Excerpts from a dataset
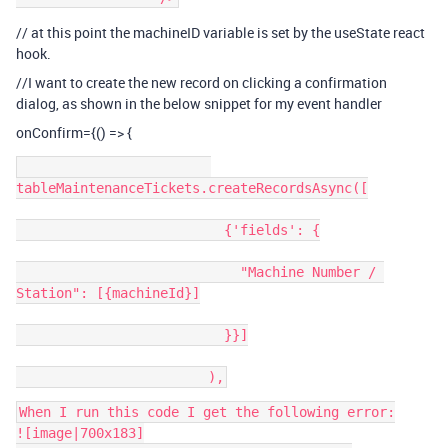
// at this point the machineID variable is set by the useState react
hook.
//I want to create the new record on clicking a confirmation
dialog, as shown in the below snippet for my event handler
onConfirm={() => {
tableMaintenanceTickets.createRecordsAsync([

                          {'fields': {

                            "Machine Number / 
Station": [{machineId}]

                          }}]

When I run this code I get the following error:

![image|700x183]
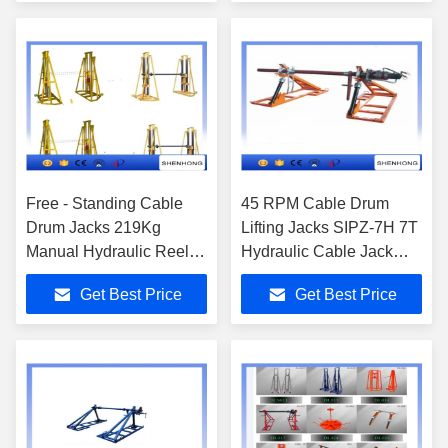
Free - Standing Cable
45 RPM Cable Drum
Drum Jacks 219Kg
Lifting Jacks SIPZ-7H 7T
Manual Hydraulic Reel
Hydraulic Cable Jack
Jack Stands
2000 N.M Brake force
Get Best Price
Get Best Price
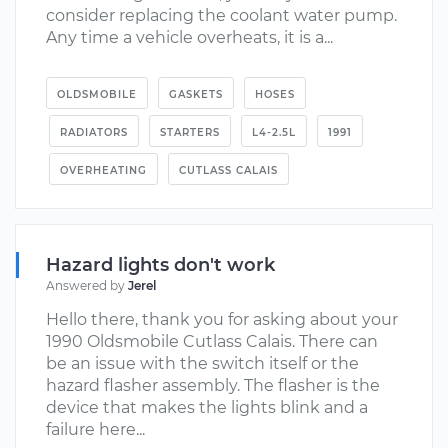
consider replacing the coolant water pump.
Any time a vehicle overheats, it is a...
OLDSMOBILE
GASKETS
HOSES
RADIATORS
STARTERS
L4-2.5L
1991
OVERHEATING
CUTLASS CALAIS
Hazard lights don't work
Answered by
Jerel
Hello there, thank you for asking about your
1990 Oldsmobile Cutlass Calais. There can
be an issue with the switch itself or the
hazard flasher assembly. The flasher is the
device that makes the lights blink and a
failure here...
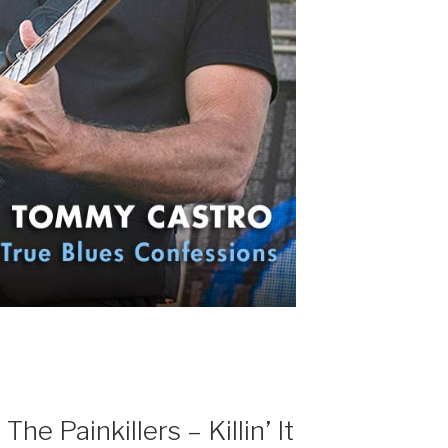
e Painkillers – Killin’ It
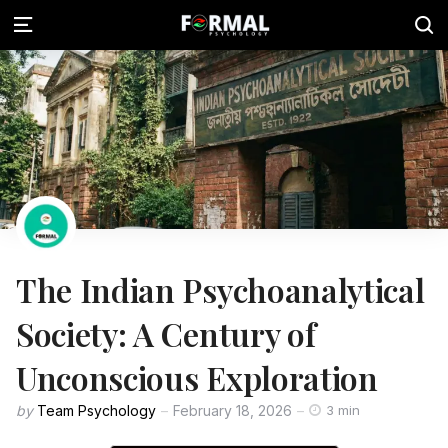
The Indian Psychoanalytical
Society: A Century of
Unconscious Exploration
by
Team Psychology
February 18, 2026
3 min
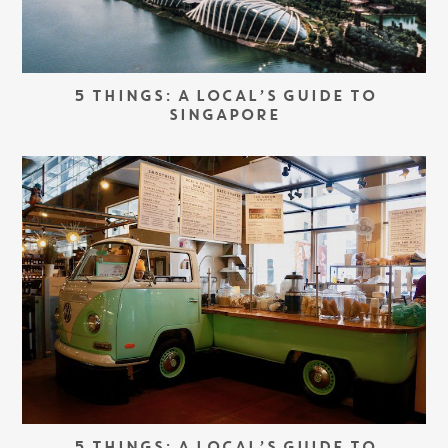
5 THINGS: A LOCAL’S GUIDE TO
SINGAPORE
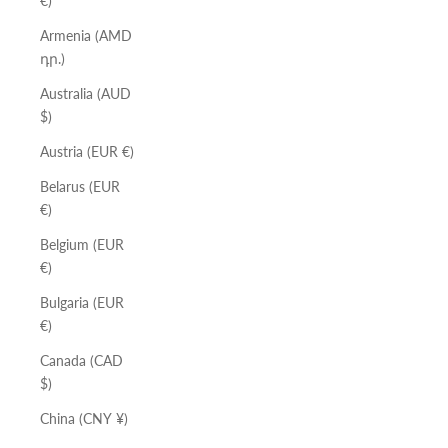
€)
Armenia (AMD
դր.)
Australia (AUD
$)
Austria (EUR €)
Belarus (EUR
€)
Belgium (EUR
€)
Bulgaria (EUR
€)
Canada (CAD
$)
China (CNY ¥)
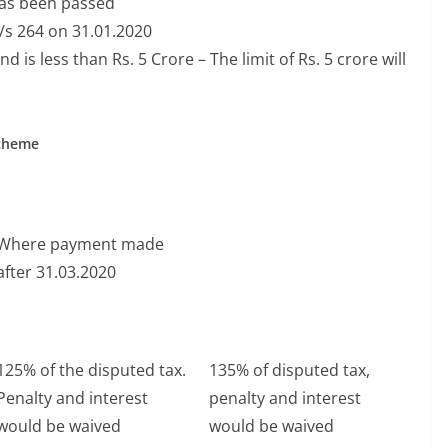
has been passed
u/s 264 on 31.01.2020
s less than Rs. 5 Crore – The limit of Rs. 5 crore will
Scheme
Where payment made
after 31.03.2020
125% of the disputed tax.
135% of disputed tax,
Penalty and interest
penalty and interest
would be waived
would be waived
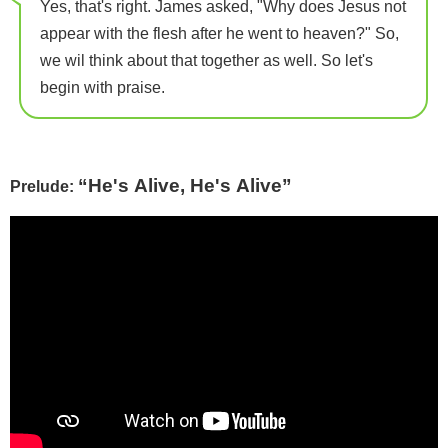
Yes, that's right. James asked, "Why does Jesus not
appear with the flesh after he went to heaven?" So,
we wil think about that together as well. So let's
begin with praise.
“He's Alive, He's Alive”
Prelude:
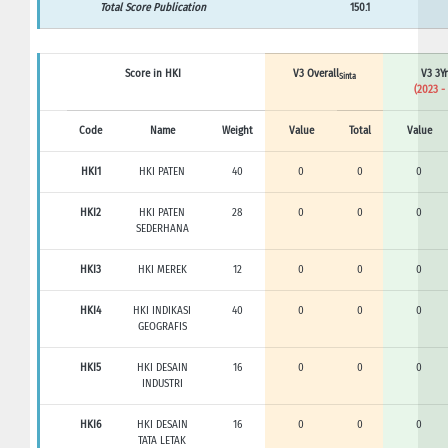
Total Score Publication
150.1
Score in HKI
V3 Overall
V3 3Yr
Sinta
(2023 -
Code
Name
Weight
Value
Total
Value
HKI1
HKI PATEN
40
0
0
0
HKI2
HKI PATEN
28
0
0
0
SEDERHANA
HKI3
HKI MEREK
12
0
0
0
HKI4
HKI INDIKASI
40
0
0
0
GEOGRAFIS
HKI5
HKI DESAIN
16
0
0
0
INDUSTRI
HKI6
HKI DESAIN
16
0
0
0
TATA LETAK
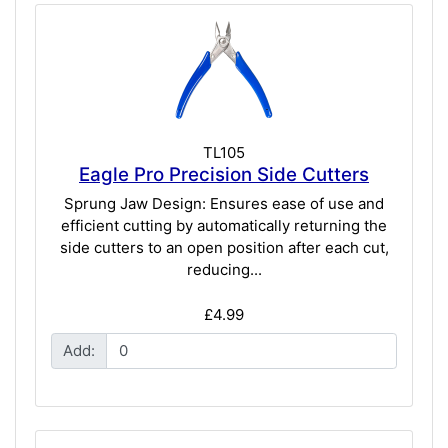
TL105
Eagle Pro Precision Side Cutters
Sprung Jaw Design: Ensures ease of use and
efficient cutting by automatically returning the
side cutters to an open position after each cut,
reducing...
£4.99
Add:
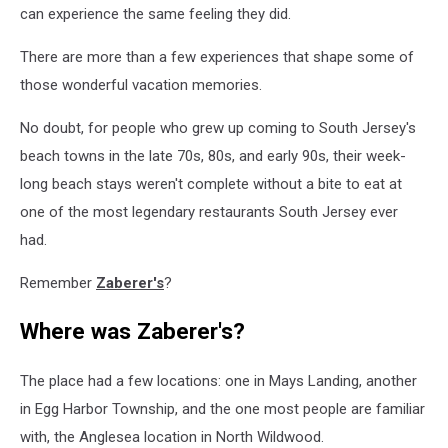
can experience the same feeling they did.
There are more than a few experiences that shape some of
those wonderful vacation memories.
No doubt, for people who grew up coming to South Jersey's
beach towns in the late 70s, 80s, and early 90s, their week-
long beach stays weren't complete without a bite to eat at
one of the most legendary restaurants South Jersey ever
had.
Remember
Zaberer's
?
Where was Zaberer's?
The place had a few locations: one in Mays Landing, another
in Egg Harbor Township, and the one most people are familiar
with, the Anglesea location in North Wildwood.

*Task*: Copy out each line of the entries where the word "Score" is found.

*Task answer*:
Total Score Publication
Score in HKI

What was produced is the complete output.